Trotzdem sind wir unglaublich müde und verziehen uns bald ins Zelt. Die anderen Camper (aber keine Bikepacker!) sitzen noch zusammen vor dem Kamin. Am nächsten Tag bleiben wir bis mittags, weil Tony uns „zwingt“, seinen selbstgebrauten Schnaps zu probieren.
Kaffee-Party an der Grenze
Bitola ist die letzte Stadt vor der Grenze nach Griechenland. Da wir nicht unser gesamtes nordmazedonisches Geld ausgeben konnten, kommen wir mit einigen Mark (ja wirklich!) an der Grenze an.
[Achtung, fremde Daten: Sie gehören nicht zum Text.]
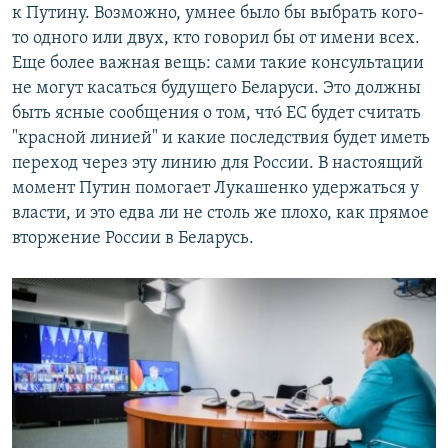
к Путину. Возможно, умнее было бы выбрать кого-
то одного или двух, кто говорил бы от имени всех.
Еще более важная вещь: сами такие консультации
не могут касаться будущего Беларуси. Это должны
быть ясные сообщения о том, чтó ЕС будет считать
"красной линией" и какие последствия будет иметь
переход через эту линию для России. В настоящий
момент Путин помогает Лукашенко удержаться у
власти, и это едва ли не столь же плохо, как прямое
вторжение России в Беларусь.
Leider gibt es zu unserer Enttäuschung weder Straßenhändler noch einen Laden, in dem wir das Geld verprassen können. Dafür aber einen uralten Kaffeeautomaten, der zu unserem Erstaunen sogar funktioniert. Wir geben den umstehenden LkW Fahrern, die auf den Zoll warten, einen Kaffee aus und rollen über die Grenze nach Griechenland.